Em janeiro de 1966, Milton foi visitar a irmã Nilza e o cunhado Jair, em Itabira-MG, e resolveu treinar no Valeriodoce, time patrocinado pela Vale do Rio Doce e que há dois anos estava na elite do Campeonato Mineiro. Impressionou o técnico Gerson dos Santos logo no primeiro treino, ao marcar dois gols. Assinou contrato e passou a brilhar a partir de 1967. Na reta final do estadual, o Atlético liderava com folga e conquistaria o título antecipado com uma vitória diante do Valeriodoce, no Mineirão. Com vários desfalques, Gerson dos Santos recorreu aos reservas, entre eles Milton.

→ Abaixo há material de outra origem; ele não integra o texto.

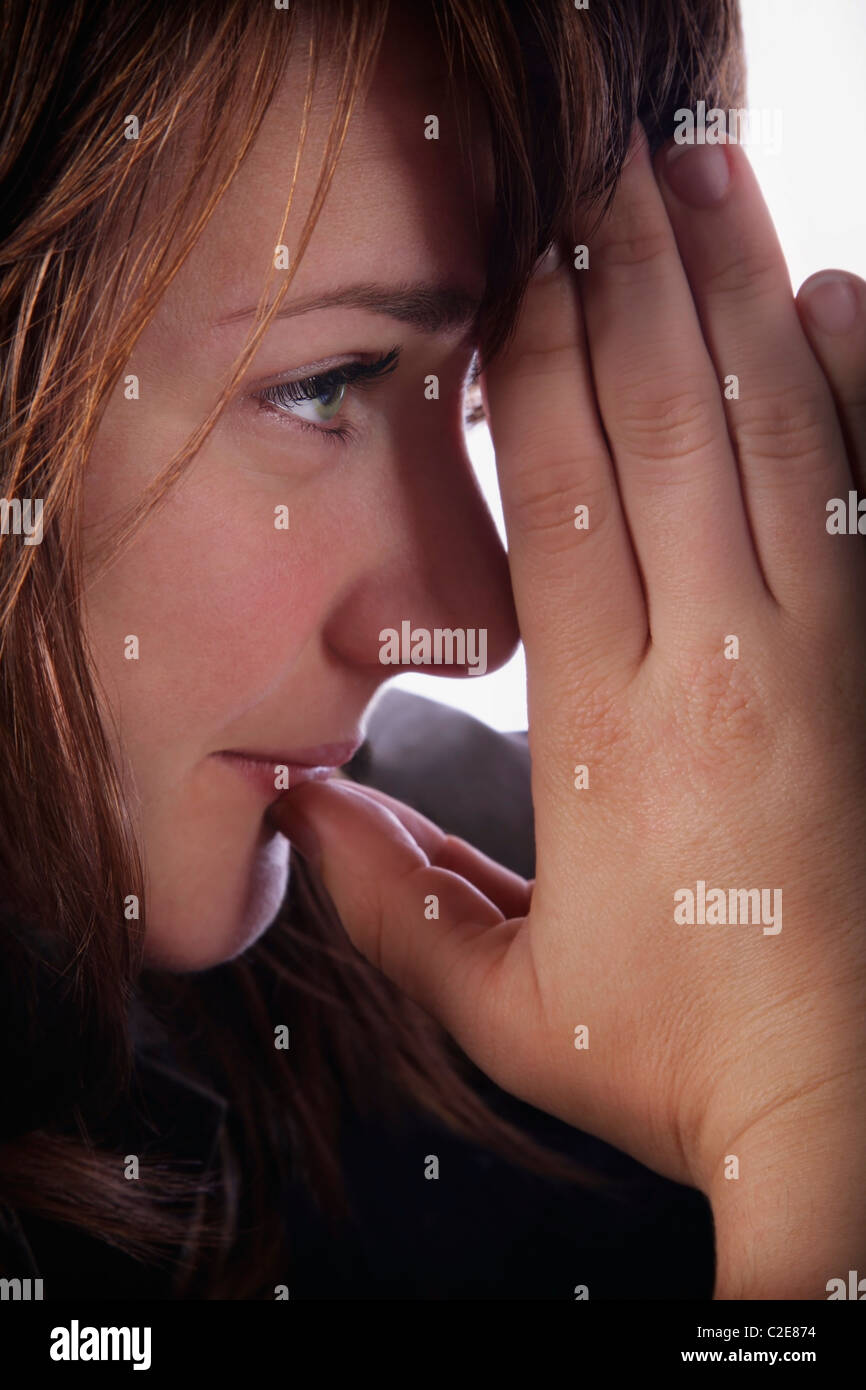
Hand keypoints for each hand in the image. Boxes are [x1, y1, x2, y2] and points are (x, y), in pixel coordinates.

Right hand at [268, 126, 865, 1296]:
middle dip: (630, 276)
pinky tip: (837, 294)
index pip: (559, 493)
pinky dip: (855, 384)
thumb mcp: (506, 1002)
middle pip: (663, 420)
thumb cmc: (682, 1054)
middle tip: (608, 162)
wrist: (854, 1105)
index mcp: (605, 726)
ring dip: (732, 289)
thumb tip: (301, 818)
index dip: (534, 364)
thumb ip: (391, 908)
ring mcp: (826, 649)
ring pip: (770, 427)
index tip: (523, 265)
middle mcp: (717, 659)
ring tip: (702, 177)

E a estrela do garoto brilhou intensamente. Foi o melhor em campo e fez o gol da vitória do seu time por 2 a 1. Em agosto de 1968, acabou emprestado ao Bangu, do técnico Martim Francisco, que havia trabalhado no Valério. Disputou o Torneio Roberto Gomes Pedrosa (atual Brasileirão) e fez o gol da equipe carioca no 1 a 1 diante do Santos, no Pacaembu. “Após a partida, o Pepe bateu nas minhas costas e falou: ‘Vai em frente garoto, você tem futuro’”, recorda.

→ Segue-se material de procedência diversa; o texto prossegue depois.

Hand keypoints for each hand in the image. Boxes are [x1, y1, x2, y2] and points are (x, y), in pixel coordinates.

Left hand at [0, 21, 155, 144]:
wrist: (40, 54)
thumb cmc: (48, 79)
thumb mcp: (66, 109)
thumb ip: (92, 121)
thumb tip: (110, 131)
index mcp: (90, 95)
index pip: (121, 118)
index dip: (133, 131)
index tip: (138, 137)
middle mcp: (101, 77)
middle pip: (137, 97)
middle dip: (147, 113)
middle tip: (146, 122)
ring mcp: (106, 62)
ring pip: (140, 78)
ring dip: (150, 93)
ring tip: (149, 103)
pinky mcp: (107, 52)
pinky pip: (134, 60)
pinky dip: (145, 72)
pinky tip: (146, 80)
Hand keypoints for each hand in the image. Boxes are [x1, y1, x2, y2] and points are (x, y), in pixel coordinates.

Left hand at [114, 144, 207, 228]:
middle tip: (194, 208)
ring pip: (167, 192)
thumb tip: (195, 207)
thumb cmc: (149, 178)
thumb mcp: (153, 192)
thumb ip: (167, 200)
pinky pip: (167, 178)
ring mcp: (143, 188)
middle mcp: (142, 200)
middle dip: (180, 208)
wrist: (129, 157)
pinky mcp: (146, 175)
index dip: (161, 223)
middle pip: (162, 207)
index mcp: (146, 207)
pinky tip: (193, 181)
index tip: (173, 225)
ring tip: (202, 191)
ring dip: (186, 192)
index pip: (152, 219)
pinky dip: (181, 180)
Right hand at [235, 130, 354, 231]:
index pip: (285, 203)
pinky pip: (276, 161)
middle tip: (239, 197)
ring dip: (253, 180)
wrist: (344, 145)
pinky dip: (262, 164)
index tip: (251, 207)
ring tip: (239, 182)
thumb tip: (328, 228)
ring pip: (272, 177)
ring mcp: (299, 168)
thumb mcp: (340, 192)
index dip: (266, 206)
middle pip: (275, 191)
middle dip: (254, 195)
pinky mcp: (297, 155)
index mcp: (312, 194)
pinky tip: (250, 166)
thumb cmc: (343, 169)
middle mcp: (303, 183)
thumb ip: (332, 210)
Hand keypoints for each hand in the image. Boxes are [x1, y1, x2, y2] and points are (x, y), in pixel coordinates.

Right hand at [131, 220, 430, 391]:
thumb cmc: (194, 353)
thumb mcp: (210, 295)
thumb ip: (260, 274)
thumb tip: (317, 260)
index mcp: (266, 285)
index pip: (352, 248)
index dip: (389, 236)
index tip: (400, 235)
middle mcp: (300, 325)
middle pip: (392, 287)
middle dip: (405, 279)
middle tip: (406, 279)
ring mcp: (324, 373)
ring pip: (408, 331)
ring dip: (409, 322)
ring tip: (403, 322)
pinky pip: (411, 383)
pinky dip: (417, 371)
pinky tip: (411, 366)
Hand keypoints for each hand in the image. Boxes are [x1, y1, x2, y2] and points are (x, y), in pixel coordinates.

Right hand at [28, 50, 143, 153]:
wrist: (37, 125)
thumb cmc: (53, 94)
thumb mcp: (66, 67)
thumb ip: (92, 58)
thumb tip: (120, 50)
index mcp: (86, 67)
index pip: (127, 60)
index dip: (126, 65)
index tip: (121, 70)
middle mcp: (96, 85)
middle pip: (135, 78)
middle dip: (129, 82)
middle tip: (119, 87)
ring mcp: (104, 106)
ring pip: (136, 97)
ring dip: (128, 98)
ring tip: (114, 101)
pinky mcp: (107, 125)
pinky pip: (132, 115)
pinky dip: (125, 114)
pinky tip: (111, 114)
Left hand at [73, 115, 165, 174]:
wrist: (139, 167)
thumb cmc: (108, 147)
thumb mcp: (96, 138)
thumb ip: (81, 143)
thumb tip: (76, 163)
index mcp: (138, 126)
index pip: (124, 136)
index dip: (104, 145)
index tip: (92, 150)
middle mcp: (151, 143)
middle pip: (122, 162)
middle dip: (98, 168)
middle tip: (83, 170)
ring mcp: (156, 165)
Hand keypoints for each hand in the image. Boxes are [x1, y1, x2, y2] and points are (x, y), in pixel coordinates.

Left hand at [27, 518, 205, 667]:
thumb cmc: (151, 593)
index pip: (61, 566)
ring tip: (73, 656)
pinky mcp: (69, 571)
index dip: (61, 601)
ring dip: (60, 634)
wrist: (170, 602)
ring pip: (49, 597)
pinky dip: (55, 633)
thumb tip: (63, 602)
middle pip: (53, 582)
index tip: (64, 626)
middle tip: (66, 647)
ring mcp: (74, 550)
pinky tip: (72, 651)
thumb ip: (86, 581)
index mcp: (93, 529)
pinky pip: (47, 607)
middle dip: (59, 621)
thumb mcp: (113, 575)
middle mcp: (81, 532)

Depois de jogar no Bangu, Milton retornou ao Valério, que fez sua melhor campanha na história do Mineiro em 1969 ao terminar em 3º lugar. O centroavante, inclusive, concorreu à artilharia. O treinador era Yustrich, que no ano seguinte foi para o Flamengo-RJ e exigiu a contratação do atacante. Milton acertou com o Mengo em agosto de 1970 e estreou na vitória de 2 a 1 sobre o Vasco, em jogo amistoso que marcou a inauguração do estádio de Arraial do Cabo-RJ. Perdeu espaço com a saída de Yustrich e a chegada de Zagallo. Então, veio para o América e depois foi para o Palmeiras.

 

Santos 1 x 1 Bangu - 25 de setembro de 1968

Ficha técnica:

Santos

Laércio; Carlos Alberto Torres, Ramos Delgado, Oberdan e Rildo; Clodoaldo e Lima (Negreiros); Amauri, Pelé, Toninho Guerreiro e Edu (Pepe). Técnico: Antoninho.

Bangu

Ubirajara; Fidélis, Lincoln, Luís Alberto e Pedrinho; Jaime e Juarez; Gijo (Fernando), Sabará (Neguito), Milton e Aladim. Técnico: Ocimar.

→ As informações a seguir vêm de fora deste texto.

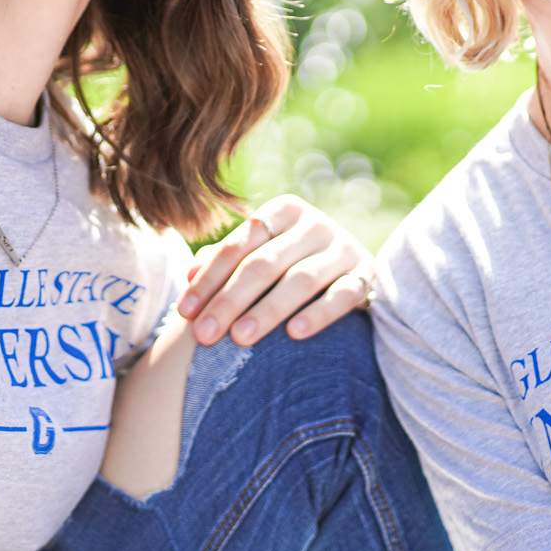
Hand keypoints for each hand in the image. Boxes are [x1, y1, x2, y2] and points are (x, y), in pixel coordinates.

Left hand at [175, 195, 374, 346]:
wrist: (352, 271)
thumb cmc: (291, 264)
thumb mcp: (261, 254)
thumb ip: (225, 262)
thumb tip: (188, 275)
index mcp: (283, 211)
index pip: (238, 245)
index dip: (208, 279)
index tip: (185, 313)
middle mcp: (314, 223)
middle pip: (263, 263)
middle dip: (229, 300)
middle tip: (205, 335)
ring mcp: (343, 247)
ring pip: (300, 280)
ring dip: (267, 310)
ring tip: (240, 339)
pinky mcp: (366, 275)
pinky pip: (342, 295)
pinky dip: (318, 314)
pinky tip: (294, 334)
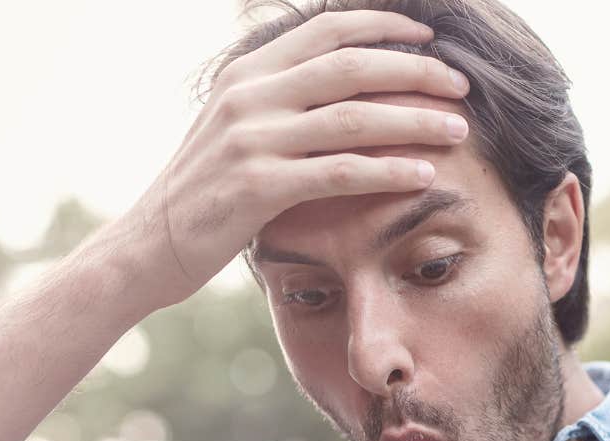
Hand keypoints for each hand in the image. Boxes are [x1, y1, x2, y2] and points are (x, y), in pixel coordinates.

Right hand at [113, 9, 470, 312]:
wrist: (148, 244)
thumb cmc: (203, 191)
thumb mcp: (233, 126)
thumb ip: (278, 99)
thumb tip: (340, 82)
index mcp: (247, 72)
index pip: (327, 30)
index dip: (385, 27)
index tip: (432, 38)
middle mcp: (249, 95)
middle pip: (351, 65)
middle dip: (415, 70)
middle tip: (461, 86)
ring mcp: (252, 139)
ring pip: (355, 117)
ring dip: (415, 120)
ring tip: (458, 129)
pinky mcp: (259, 186)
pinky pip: (341, 172)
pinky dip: (390, 170)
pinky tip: (425, 175)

Gols: Toninho Guerreiro para o Santos e Milton para o Bangu. Árbitro: Gualter Portela. Renda: Ncr$ 25.304,00. Público: 5.740 torcedores. Local: estádio do Pacaembu, em São Paulo, na quarta-feira, dia 25/9/1968, pelo Torneio Roberto Gomes Pedrosa, atual Brasileirão.

 

Goleador e ídolo no Monterrey

Depois de marcar sete gols em 25 partidas disputadas pelo Palmeiras na temporada de 1973, entre Libertadores, Paulistão e amistosos, Milton foi vendido ao Monterrey do México por US$ 80 mil. “Sou o maior artilheiro de uma temporada regular do Campeonato Mexicano (1973/74), com 22 gols”, diz. Tornou-se ídolo nos “Rajados”, apelido do time mexicano. Entre 1973 a 1978, disputou 113 jogos e marcou 75 gols, sendo três logo na estreia.

Voltou ao Brasil em 1978, teve outra passagem pelo Palmeiras, defendeu o Sport Recife e caiu, em 1979, do Paulistão para a Segunda Divisão com o Velo Clube Rioclarense. “Sofri uma grave lesão no joelho direito”, recorda. Ainda fez algumas partidas pelo Valeriodoce até pendurar as chuteiras. “Fui treinador do Valério em alguns amistosos.” Depois que parou de jogar, passou a trabalhar com vendas de produtos têxteis. Hoje, ele ainda bate uma bolinha com amigos do “Realmatismo” e vende a cachaça mineira Januária. “Uma das melhores do Brasil”, diz. Viúvo de Maria José, que morreu vítima de acidente em 1981, Milton é pai de Patrícia e de Miltinho (já falecido), e avô de Thiago e Luca. Ele mora no bairro Catete, no Rio de Janeiro.

 

América 4 X 2 Paulista de Jundiaí - 17 de dezembro de 1972

Ficha técnica:

América

Getúlio; Nelson Prandi, Dobreu, John Paul (Edvaldo) e Walter; Didi e Xisté; Zuza, Turcão (Geraldo Galvão), Milton e Mazinho. Técnico: Vail Mota. 

Paulista de Jundiaí

Baladi; Sérgio, Colombo, Cidinho e Jair; Adair e Benê; Willian (Baiano), Bosco, Cláudio e Adelson. Técnico: não obtido.

Gols: Walter aos 26 do 1º tempo. Milton a 1 e aos 10, Walter aos 12, Adair aos 34 e aos 40 do 2º tempo. Árbitro: Edson Vale Pantosi. Renda: Cr$ 11.983,00. Público: 2.403 pagantes. Local: estádio Mário Alves Mendonça, em Rio Preto, pelo Paulistão, na despedida de Milton do Rubro.